Illustration: Sarah Grillo/Axios
Uncertainty can be hard for humans. It drives anxiety, an emotion neuroscientists are trying to understand and psychologists are trying to better treat.
Why it matters: Under the threat of a virus, job insecurity, election uncertainty, and a general pandemic life-in-limbo that is upending school, holidays and more, people are especially anxious.
- Before the pandemic, anxiety was already climbing in the U.S., especially among young adults, according to a recent study.
- Add the pandemic and its many unknowns: 35% of adults in the Household Pulse Survey reported symptoms of anxiety disorder in July. (In the first half of 2019, it was roughly 8%.)
The big picture: "We have anxiety for a reason," says Stephanie Gorka, who studies the neurobiology of anxiety and treatments for anxiety-related disorders and phobias at the Ohio State University.
- Anxiety alerts people to pay attention to their environment and is key to our survival, but if it is chronic or excessive, it can have negative health consequences, she says.
- But how exactly the brain responds to uncertainty and leads to anxiety is unclear.
What's new: Recent research suggests the brain circuitry for anxiety and fear, separate emotions long thought to activate different regions in the brain, overlap.
- Fear is typically a reaction to a certain, immediate threat, whereas anxiety is a prolonged state of worrying about and anticipating an uncertain harm.
- Both involve many parts and processes of the brain, but fear has been linked to activity in the amygdala and anxiety to a structure called the bed nucleus of the stria terminalis (BNST).
In a study published last week, neuroscientist Alexander Shackman of the University of Maryland and his colleagues presented 99 student participants with "triple threat" stimuli to invoke both emotions.
- A combination of a painful electric shock, a disturbing image and an aversive recording (a scream, for example) was given either after a countdown (to spur fear) or at an unpredictable time (to invoke anxiety).
- Whether the subjects experienced fear or anxiety, both the amygdala and the BNST responded.
- The subjects' brain activity was measured using fMRI, an imaging tool with limitations, and other methods might reveal nuanced differences between the two regions' responses, The Scientist reports.
- The finding builds on prior research in rodents and meta-analyses of neuroimaging studies that find fear and anxiety look similar in the brain, says Shackman.
The impact: The amygdala-is-fear/BNST-is-anxiety concept has guided research on mental health disorders, says Shackman, who adds that recognizing the connection and overlap between fear and anxiety could possibly lead to better treatments.
What to watch: There is evidence building that another region of the brain — the insula — is key to anticipating threat, says Gorka.
- The insula essentially reads our internal state, decides the importance of that information, and mobilizes a response to the environment.
- Gorka has found that individuals who are more sensitive to uncertainty have a greater connectivity between the insula and the dorsal anterior cingulate cortex, an area linked to strategizing and future-planning.
- Sensitivity in that circuit seems to make someone more vulnerable to anxiety and alcohol use disorders.
- "Those individual differences in how people tolerate uncertainty are clinically meaningful," says Gorka.
How it works: Psychological tests, including the Intolerance of Uncertainty scale, capture those differences as well.
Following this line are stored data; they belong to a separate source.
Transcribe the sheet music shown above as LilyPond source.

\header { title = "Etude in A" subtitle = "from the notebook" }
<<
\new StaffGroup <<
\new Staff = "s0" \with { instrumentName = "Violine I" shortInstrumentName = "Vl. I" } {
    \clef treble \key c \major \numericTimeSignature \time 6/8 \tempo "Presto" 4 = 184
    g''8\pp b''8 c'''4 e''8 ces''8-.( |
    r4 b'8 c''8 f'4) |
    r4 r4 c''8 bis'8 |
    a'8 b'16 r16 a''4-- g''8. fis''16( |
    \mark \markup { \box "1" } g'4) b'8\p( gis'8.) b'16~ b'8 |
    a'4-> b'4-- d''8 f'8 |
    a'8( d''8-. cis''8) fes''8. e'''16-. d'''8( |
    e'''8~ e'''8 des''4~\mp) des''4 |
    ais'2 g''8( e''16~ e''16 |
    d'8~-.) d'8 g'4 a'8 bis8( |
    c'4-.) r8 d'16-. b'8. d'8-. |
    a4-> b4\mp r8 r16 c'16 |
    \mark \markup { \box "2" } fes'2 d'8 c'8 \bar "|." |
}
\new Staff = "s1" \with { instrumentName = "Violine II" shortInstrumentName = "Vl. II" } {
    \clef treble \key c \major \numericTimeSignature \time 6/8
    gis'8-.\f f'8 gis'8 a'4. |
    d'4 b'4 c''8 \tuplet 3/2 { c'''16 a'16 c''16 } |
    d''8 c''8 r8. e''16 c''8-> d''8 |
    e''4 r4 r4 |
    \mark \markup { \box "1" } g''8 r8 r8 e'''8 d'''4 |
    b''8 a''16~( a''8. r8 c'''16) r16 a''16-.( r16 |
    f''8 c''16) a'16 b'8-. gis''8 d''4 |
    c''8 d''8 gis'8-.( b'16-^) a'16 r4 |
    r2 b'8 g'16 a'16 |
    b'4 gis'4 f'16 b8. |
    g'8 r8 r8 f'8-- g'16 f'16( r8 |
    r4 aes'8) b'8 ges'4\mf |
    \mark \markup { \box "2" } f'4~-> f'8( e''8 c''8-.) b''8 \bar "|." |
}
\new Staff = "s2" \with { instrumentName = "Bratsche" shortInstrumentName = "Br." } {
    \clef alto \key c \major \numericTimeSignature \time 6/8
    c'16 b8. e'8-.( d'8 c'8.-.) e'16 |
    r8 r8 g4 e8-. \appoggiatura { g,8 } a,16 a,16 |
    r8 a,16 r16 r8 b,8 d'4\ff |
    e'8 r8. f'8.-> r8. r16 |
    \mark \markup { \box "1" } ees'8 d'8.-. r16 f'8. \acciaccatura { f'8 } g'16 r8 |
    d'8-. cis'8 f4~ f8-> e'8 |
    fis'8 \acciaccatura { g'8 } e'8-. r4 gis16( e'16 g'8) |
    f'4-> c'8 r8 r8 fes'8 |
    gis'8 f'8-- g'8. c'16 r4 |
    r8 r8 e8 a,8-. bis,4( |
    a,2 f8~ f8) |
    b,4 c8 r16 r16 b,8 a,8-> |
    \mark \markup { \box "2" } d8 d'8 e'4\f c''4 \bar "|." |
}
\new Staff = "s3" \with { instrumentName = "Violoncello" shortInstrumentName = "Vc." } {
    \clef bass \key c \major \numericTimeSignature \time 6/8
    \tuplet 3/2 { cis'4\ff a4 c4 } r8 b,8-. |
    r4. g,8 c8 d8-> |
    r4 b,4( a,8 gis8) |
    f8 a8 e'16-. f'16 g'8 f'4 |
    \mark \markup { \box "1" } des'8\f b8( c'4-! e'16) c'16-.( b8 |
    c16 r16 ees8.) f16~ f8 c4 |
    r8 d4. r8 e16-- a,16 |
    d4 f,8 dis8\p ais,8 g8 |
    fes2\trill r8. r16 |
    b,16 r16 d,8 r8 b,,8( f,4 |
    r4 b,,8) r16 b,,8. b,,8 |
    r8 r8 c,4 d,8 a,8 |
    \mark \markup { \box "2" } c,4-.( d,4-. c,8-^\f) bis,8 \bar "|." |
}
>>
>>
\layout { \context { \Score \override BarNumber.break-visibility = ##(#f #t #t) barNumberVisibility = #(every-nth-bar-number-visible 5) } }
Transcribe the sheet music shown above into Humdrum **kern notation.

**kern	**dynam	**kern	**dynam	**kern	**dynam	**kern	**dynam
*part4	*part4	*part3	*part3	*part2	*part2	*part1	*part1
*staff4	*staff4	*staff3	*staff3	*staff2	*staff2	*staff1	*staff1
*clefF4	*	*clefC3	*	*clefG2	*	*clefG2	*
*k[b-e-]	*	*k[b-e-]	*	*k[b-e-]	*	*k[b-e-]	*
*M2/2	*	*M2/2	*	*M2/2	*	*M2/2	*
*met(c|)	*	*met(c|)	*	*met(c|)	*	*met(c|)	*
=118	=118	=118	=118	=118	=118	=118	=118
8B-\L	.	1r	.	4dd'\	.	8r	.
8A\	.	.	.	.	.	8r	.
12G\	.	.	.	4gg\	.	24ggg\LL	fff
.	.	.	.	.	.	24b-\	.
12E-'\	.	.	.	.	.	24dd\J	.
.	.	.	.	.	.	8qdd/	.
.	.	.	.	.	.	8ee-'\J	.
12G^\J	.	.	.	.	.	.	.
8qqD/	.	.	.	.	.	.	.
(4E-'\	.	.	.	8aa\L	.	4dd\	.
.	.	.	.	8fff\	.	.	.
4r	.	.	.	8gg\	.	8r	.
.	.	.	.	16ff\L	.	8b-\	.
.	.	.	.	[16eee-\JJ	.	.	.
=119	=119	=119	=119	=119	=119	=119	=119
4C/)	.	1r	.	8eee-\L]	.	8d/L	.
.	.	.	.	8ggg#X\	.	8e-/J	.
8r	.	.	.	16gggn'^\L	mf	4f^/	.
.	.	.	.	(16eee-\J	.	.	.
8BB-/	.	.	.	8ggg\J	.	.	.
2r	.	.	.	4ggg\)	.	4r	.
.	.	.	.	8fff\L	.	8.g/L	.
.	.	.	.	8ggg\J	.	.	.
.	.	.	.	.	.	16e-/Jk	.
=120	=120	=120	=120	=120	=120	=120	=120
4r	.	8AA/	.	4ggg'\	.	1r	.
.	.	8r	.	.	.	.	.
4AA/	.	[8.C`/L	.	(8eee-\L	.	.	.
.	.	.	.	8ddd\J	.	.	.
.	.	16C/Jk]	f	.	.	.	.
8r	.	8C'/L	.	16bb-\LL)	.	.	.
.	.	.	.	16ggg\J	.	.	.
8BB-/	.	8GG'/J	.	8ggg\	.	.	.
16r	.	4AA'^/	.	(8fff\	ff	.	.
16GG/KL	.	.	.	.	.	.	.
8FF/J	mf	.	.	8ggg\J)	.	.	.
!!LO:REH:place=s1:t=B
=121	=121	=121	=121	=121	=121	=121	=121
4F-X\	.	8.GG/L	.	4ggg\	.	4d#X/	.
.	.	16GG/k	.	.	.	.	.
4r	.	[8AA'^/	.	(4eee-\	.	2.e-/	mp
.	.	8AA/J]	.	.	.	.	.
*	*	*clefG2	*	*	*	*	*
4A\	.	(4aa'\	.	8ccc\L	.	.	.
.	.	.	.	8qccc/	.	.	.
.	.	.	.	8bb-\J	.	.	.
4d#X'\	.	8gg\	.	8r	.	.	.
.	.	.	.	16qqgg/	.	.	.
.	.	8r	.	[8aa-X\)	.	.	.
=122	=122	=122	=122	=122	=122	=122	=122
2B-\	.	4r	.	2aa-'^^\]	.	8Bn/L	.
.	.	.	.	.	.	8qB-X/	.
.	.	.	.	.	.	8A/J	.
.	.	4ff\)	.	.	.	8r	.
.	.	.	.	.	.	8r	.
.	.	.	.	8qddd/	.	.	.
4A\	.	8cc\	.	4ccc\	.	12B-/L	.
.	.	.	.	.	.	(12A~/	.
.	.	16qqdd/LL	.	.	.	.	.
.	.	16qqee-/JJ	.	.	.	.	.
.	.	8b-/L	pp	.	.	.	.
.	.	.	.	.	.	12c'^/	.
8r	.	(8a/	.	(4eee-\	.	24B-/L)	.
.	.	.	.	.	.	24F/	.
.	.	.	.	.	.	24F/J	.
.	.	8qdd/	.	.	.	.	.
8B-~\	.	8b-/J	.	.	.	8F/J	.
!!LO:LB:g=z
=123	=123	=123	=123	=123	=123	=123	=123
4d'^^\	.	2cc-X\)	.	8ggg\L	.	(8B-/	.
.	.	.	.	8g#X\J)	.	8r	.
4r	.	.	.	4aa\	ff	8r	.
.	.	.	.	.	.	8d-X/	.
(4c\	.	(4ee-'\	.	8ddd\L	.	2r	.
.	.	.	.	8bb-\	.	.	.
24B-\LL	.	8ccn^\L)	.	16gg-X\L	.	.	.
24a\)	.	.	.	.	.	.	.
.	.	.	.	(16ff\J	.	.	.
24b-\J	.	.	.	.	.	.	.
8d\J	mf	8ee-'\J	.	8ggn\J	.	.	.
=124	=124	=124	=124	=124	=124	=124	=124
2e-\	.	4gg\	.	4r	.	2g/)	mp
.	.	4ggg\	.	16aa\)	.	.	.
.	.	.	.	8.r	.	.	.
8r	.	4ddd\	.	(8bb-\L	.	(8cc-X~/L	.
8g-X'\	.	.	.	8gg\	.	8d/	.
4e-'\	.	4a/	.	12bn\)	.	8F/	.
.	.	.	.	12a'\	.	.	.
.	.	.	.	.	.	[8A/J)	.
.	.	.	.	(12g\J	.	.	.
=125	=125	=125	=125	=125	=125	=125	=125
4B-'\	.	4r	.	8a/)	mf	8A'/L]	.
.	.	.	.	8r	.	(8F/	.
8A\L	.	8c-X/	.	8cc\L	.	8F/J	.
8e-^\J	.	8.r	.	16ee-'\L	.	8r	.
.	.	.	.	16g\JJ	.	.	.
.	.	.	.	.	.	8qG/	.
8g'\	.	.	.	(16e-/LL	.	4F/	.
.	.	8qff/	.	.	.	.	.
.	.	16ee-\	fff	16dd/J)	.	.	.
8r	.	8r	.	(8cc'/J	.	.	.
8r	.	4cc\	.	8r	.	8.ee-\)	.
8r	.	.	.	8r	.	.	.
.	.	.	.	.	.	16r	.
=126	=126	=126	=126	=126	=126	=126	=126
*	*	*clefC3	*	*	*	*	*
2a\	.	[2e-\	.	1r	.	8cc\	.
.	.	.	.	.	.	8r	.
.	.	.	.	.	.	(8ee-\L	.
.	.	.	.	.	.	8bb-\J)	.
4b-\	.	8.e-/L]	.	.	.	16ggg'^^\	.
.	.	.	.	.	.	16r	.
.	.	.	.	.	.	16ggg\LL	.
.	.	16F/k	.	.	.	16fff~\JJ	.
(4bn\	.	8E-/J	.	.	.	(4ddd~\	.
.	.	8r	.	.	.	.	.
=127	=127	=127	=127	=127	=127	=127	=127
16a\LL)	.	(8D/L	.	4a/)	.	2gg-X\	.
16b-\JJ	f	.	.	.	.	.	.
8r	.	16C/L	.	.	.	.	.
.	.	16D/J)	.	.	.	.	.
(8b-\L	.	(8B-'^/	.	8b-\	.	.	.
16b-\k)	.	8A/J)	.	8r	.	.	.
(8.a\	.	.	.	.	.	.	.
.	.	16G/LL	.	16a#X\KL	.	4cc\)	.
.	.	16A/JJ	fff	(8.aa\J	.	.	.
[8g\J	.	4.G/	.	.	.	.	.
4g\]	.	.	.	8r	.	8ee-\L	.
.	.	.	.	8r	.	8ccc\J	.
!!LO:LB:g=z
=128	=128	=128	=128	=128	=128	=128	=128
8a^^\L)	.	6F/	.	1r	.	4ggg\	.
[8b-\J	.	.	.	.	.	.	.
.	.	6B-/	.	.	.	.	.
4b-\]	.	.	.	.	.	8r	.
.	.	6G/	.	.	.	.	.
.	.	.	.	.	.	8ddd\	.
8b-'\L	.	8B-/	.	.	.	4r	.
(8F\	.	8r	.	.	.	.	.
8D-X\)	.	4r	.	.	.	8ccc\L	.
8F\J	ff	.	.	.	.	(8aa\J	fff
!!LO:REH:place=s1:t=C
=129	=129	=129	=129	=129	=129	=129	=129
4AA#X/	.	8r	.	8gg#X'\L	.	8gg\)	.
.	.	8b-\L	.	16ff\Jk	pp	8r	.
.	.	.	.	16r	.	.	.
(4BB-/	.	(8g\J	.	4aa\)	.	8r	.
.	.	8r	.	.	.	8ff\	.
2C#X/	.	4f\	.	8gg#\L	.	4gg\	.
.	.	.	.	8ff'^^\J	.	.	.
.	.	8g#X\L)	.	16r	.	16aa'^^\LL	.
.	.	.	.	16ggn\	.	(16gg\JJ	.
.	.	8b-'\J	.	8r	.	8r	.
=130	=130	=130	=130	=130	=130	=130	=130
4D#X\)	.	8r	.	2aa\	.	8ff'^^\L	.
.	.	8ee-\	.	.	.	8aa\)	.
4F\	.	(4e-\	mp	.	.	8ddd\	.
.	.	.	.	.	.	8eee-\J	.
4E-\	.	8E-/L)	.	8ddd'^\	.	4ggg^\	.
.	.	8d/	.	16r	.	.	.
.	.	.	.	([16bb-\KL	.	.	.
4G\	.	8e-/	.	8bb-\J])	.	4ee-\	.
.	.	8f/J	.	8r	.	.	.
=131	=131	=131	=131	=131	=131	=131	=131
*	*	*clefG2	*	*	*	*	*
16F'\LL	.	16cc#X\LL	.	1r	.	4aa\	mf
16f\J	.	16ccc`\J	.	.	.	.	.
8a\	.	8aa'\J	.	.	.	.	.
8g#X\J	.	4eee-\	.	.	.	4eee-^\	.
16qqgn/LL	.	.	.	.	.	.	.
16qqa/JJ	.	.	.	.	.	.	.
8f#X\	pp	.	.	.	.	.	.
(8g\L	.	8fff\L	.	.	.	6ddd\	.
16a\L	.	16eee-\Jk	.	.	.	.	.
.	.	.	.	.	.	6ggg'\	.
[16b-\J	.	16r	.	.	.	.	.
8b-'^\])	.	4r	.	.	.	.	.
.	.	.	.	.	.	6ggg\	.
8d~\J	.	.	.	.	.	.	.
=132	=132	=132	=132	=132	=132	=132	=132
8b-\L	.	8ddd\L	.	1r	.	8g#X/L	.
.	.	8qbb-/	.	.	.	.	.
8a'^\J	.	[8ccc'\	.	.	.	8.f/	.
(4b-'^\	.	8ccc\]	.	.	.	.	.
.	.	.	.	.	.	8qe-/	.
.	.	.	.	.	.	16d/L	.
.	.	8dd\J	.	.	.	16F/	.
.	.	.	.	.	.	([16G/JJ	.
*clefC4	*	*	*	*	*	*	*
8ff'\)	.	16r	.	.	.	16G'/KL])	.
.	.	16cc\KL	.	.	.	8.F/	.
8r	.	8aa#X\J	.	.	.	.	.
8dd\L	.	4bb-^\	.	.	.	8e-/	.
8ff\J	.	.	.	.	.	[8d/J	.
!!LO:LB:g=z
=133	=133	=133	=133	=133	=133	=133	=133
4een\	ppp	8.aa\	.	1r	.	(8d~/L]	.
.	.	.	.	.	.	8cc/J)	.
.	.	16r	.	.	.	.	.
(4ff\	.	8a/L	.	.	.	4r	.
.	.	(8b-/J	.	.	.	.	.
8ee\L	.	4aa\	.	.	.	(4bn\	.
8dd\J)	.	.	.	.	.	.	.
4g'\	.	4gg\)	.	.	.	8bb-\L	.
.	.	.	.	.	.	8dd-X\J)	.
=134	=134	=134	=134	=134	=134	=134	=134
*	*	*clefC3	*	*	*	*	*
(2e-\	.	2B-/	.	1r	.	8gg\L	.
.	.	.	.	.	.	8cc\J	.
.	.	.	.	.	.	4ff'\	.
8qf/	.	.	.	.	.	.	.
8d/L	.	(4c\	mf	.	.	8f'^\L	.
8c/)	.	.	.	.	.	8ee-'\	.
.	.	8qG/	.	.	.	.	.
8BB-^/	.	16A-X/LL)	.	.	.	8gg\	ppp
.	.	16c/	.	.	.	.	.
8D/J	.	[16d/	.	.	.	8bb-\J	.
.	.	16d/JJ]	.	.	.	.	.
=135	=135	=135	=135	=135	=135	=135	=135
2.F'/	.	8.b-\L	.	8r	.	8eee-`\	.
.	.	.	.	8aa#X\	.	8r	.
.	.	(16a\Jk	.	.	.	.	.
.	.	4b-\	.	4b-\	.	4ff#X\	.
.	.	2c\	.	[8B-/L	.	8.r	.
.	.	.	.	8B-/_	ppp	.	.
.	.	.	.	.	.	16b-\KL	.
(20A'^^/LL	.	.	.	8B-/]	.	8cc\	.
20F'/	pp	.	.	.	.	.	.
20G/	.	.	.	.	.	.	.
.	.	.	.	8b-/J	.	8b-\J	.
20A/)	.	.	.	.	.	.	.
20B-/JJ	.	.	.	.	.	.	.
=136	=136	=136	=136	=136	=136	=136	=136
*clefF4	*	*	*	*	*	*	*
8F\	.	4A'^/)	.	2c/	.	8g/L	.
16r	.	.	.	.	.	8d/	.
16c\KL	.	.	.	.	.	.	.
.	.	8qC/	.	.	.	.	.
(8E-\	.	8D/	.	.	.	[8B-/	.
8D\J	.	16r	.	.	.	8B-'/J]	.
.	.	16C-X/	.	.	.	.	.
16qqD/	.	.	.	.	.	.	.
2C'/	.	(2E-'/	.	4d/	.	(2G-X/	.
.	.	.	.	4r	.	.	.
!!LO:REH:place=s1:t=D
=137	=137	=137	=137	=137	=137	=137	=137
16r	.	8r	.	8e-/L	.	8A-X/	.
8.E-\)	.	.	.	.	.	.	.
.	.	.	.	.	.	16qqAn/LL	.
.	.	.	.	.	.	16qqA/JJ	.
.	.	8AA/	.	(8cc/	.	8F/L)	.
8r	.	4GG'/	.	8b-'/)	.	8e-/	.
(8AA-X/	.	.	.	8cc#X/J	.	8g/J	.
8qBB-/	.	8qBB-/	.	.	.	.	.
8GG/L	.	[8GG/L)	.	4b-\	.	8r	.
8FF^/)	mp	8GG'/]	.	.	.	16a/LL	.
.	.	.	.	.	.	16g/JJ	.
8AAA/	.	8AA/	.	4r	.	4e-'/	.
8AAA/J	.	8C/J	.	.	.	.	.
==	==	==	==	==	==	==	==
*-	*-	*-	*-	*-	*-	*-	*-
- People employ different strategies for coping with uncertainty — some may avoid it if they are sensitive to it, whereas others may be more flexible.
- Learning to tolerate uncertainty is key because it can form a vicious and long-lasting cycle with anxiety, psychologist Jack Nitschke of the University of Wisconsin told the Washington Post.
- Lucy McBride, who practices medicine in D.C., tells her patients that "anxiety is part of the human condition and the survival mechanisms we have," and she stresses the importance of sleep, therapy, minimizing stimulants and other lifestyle modifications.
Keep in mind: Humans are resilient and, as Arthur C. Brooks recently wrote in The Atlantic, difficulty and uncertainty can be "an opportunity for improvement and personal growth, without pushing away the negative emotions that are a natural by-product of hard times."
- "Uncertainty is inherent in life, so we talk with our clients about the need to tolerate it and build their confidence that you don’t need all the information to have a successful outcome," says Gorka.